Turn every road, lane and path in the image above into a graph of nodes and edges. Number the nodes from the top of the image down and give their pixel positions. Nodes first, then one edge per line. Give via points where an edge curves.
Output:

◆ ◆ ◆ ◆ ◆

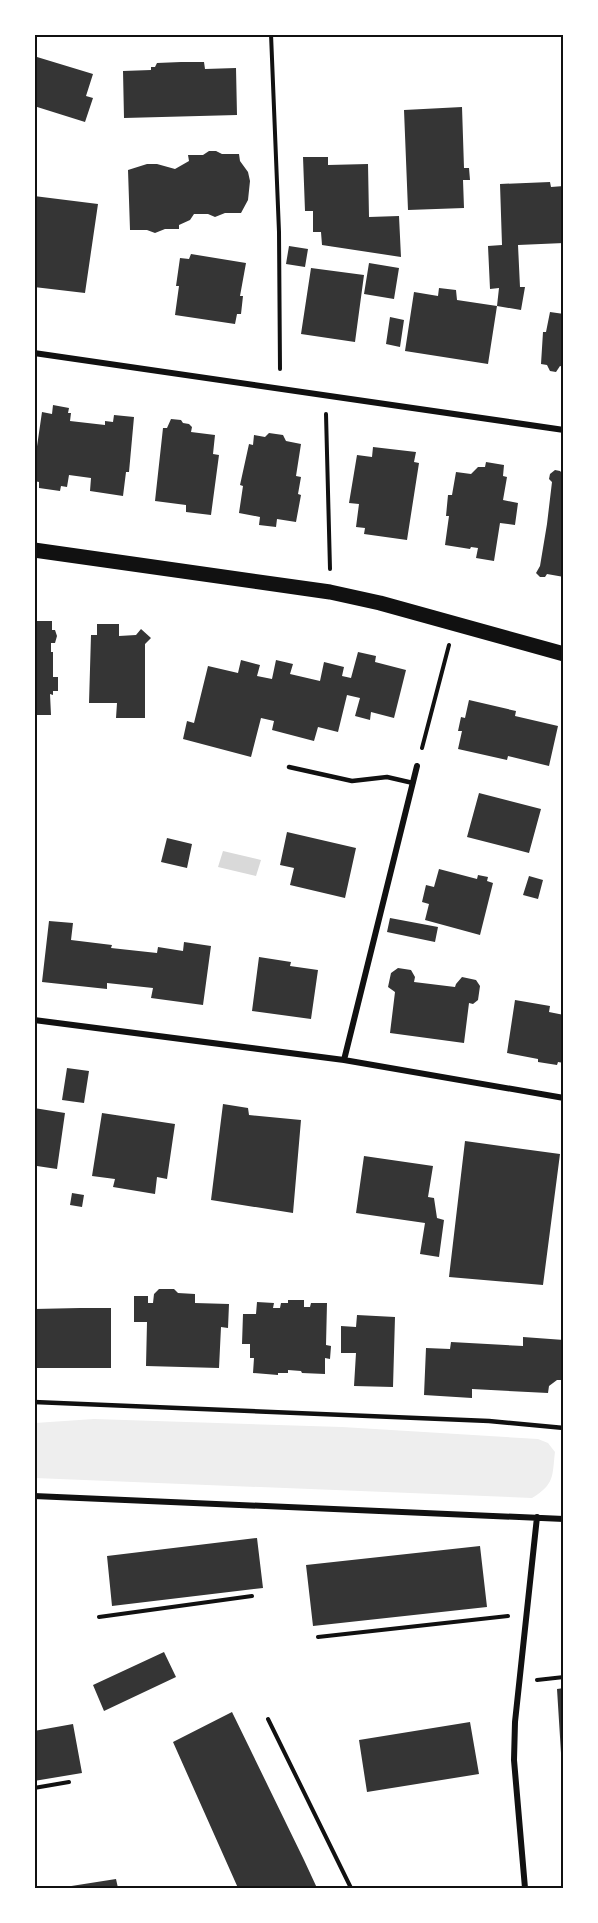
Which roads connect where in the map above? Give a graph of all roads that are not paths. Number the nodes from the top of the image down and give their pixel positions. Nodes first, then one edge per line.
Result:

◆ ◆ ◆ ◆ ◆

*Problem to solve*.
Scan the material above. Extract every line in which the word "image" occurs.

*Exercise response*.
Turn every road, lane and path in the image above into a graph of nodes and edges. Number the nodes from the top of the image down and give their pixel positions. Nodes first, then one edge per line. Give via points where an edge curves.
Which roads connect where in the map above? Give a graph of all roads that are not paths. Number the nodes from the top of the image down and give their pixel positions. Nodes first, then one edge per line.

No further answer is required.